JEUX D’OMBRES ET DE LUMIÈRES

Ce texte est ma participation à l’atelier d’écriture n°271 du 12 juin 2017 sur Bric à Book

© Marion Pluss

Hélène s’était postée derrière la 2ème rangée de sièges qui faisaient face à la scène pour prendre un peu de recul et calmer l’inquiétude qu’elle sentait monter en elle. Il n’en fut rien. Vus sous cet angle, les projecteurs et le décor sommaire – un grand écran blanc sur un fond noir – accentuèrent encore son malaise.

Le trac s’amplifia et commença à tirailler ses entrailles. La panique n’était pas loin.

Décidée à enrayer ce sentiment qu’elle connaissait bien, elle mit aussitôt en application la technique de relaxation qu’elle utilisait régulièrement. Elle s’enfonça dans son siège, ferma les yeux, respira profondément et vida son esprit.
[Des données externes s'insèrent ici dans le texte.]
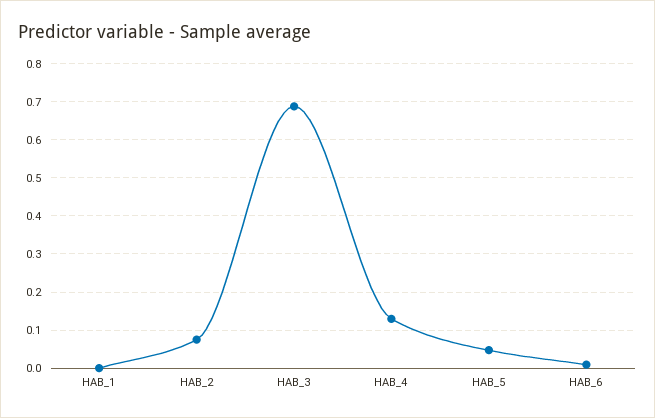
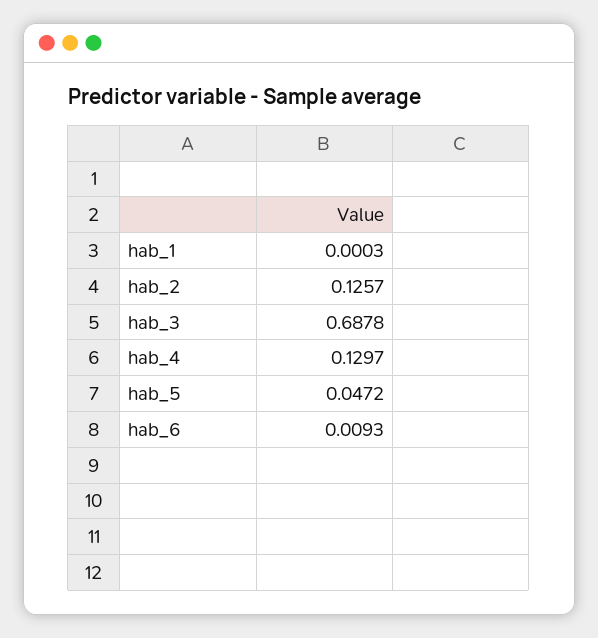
  {
    "HAB_1": 0.0003,
-   "HAB_2": 0.08,
+   "HAB_2": 0.1257,
    "HAB_3": 0.6878,
    "HAB_4": 0.1297,
    "HAB_5": 0.0472,
    "HAB_6": 0.0093
  }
Son corps, soudain allégé, commença à flotter et elle se projeta dans ce futur proche, objet de son appréhension.

Elle entendit la musique sur laquelle elle allait se mettre en scène, visualisa le rôle qu’elle allait bientôt interpréter et en exécuta mentalement chaque geste. Sa silhouette se profila sur l’écran et de nombreuses autres, s’immisçant dans ce canevas en construction, vinrent la rejoindre pour enchaîner avec elle les tableaux prévus au scénario.
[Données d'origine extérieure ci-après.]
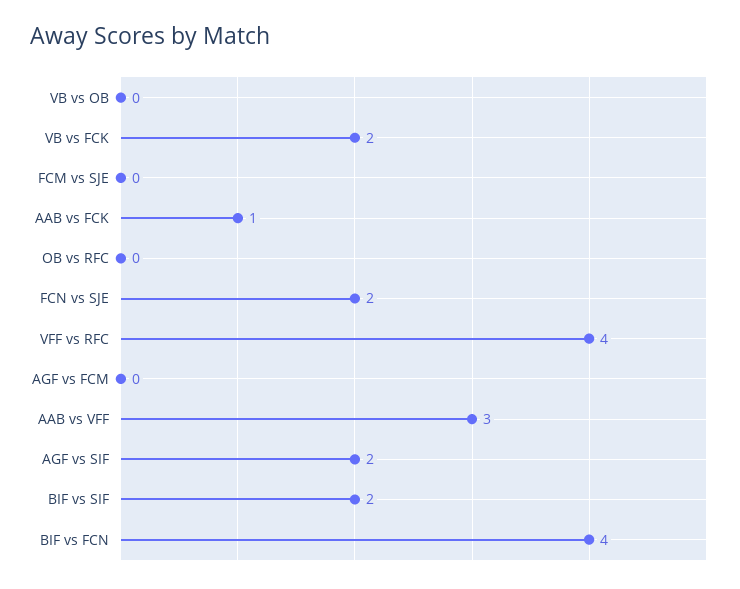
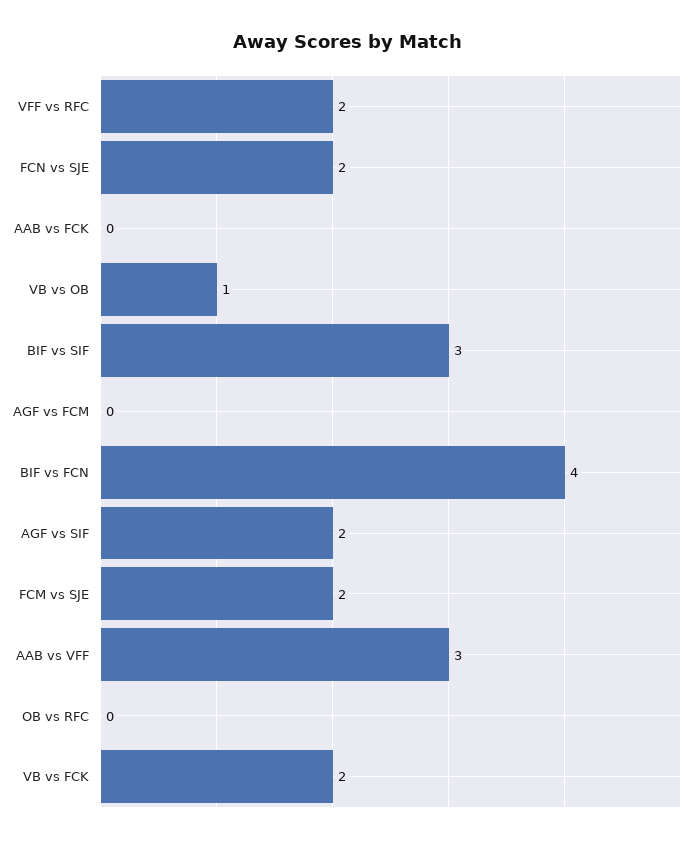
  {
-   "VB vs OB": 0,
+   "VB vs OB": 1,
    "VB vs FCK": 2,
-   "FCM vs SJE": 0,
+   "FCM vs SJE": 2,
-   "AAB vs FCK": 1,
+   "AAB vs FCK": 0,
    "OB vs RFC": 0,
    "FCN vs SJE": 2,
-   "VFF vs RFC": 4,
+   "VFF vs RFC": 2,
    "AGF vs FCM": 0,
    "AAB vs VFF": 3,
    "AGF vs SIF": 2,
-   "BIF vs SIF": 2,
+   "BIF vs SIF": 3,
    "BIF vs FCN": 4
  }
Les ombres jouaient avec la lumière, grandissaient et rapetissaient à mesure qu’elles s’approchaient ou s’éloignaient de sa source. Elles ondulaient, se courbaient et s’étiraient pour accomplir la chorégraphie tant de fois répétée et parfaitement maîtrisée. Elles évoluaient au rythme des projecteurs qui s’allumaient ou s’éteignaient et des changements de couleur de leur faisceau.
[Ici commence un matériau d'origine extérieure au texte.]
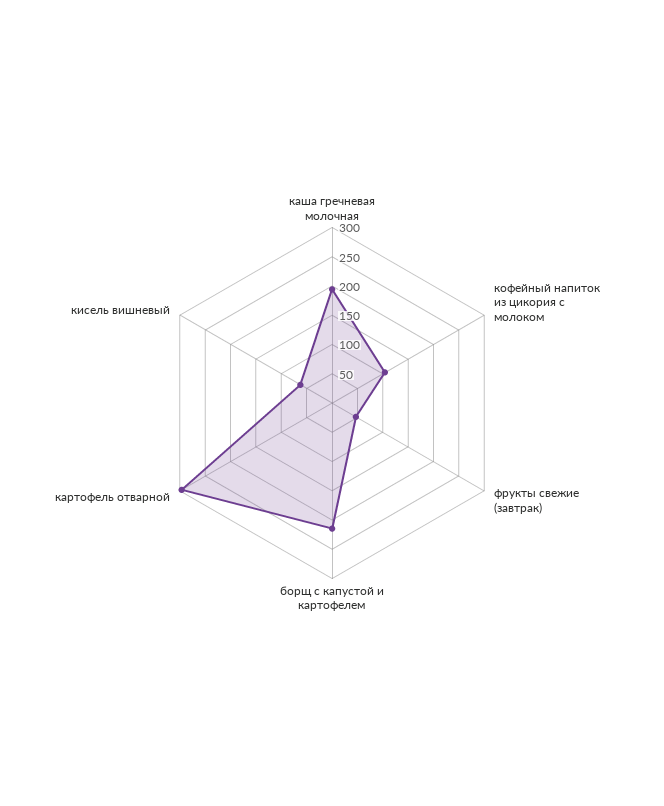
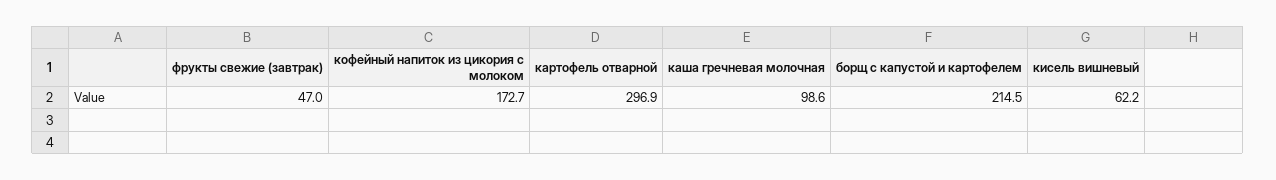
  {
-   "каша гречневая молочная": 200,
+   "каша гречневая молочная": 98.6,
-   "кофейный напиток из цикория с молоком": 100,
+   "кофейный напиток из цикория с молоком": 172.7,
    "фрукты свежие (завтрак)": 47,
    "борщ с капустой и картофелем": 214.5,
    "картофель отварной": 296.9,
    "кисель вишневый": 62.2
  }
Arrivées à la dernière scène, elles occupèrent tout l’écran et virevoltèrent çà et là, tels des électrons libres. Puis elle se rapprochèrent, restèrent un instant en suspens, et en un éclair fusionnèrent pour ne faire qu’un. L’amalgame ainsi composé prit alors la forme d’une sphère parfaite et paracheva la fresque de la naissance du monde.

La musique s’arrêta soudain et fit place un court instant à un silence lourd et assourdissant.

Puis les spectateurs se levèrent d’un bloc et ovationnèrent les acteurs dont la force d’évocation venait de leur offrir un voyage chimérique. La symbiose entre le public et les silhouettes était tangible et rassurante.

Hélène, enfin prête à se produire devant les nombreuses personnes attendant au guichet, ouvrit les yeux, se leva et alla rejoindre le reste de la troupe.

Le spectacle d’ombres corporelles pouvait commencer.